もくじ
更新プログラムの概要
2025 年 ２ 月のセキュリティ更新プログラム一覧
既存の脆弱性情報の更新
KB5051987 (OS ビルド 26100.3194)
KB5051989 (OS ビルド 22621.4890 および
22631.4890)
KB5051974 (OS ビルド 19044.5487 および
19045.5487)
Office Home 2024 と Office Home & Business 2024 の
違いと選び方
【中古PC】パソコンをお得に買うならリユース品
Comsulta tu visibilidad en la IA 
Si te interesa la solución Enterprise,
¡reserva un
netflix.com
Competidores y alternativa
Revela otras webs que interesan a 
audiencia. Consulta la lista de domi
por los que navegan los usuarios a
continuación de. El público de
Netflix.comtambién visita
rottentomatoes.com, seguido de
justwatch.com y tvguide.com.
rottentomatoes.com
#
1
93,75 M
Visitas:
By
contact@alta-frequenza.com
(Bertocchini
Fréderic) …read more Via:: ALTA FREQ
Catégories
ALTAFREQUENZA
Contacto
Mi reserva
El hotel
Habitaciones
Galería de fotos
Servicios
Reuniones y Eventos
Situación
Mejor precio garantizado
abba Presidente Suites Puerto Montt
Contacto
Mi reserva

§

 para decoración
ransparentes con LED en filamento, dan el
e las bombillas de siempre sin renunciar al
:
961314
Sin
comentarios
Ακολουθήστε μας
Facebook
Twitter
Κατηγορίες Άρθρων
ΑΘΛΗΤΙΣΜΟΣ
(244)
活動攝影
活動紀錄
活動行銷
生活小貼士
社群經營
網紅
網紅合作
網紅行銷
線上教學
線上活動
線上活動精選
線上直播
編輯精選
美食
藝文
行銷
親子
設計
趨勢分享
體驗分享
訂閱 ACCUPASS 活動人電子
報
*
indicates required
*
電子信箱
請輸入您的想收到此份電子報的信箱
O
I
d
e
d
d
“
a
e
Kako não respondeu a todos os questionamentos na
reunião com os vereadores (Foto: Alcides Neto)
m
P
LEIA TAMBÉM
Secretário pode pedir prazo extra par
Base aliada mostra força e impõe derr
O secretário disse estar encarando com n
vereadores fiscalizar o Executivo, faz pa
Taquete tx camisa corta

§

§ Exercise:
Out of the data above, transcribe exactly and only the lines starting with the line that has "Secretário pode pedir prazo extra par" and going on through the line that has "Taquete tx camisa corta", both included.

§ Exercise solution:
Secretário pode pedir prazo extra par
Base aliada mostra força e impõe derr
O secretário disse estar encarando com n
vereadores fiscalizar o Executivo, faz pa
Taquete tx camisa corta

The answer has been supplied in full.